Dieser europäische Fahrplan ist realistisch und sofort umsetzbar. Wir sollten uns damit endlich von der Illusion verabschieden, die Zeit spiele für uns. Mit Ankündigungen, gestanzter politischer Kommunikation und bürokratischer Politikverwaltung lässt sich Putin nicht besiegen. Jeder Monat, in dem wir zögern, kostet Menschenleben, zerstört Infrastruktur und schwächt die Glaubwürdigkeit Europas.

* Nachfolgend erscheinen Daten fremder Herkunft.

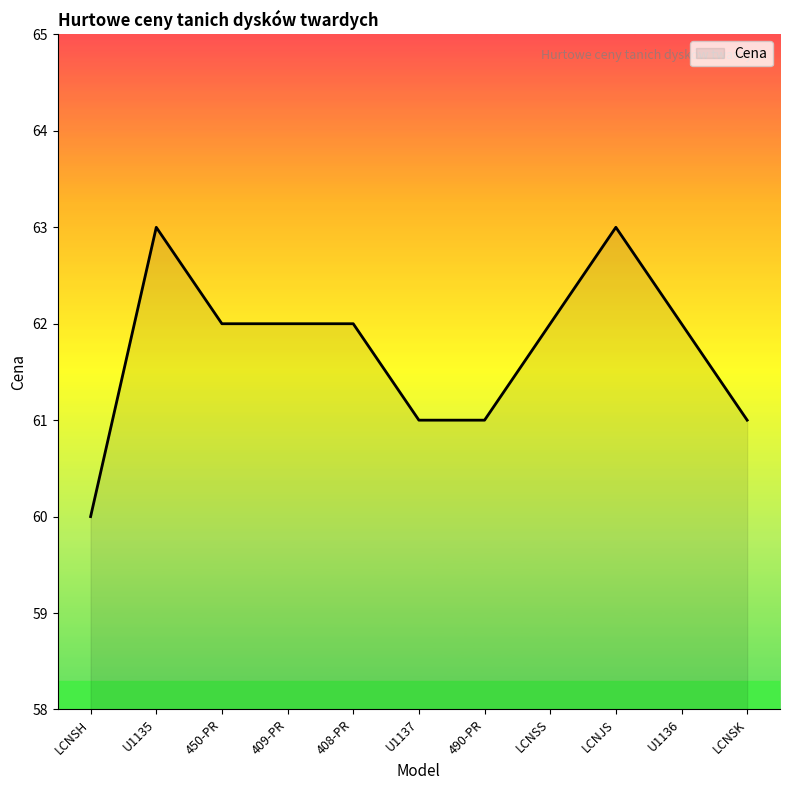

At which category does the chart reach its minimum across all series?

LCNSH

Wenn wir jetzt handeln, können wir die Lage noch in diesem Jahr zugunsten der Ukraine wenden – und damit die Grundlage für einen gerechten Frieden schaffen.
Oma Ljuba aus Kostjantyniwka könnte erleben, wie ihre Kinder und Enkel zurückkehren, wie Leben und Hoffnung in ihre Stadt zurückkehren, wie Wachstum, Innovation, schöpferische Kraft und Wohlstand wieder an die Stelle roher Gewalt und dumpfer Zerstörung treten.
Das ist das freie Europa, das wir wollen – und das wir jetzt gewinnen können.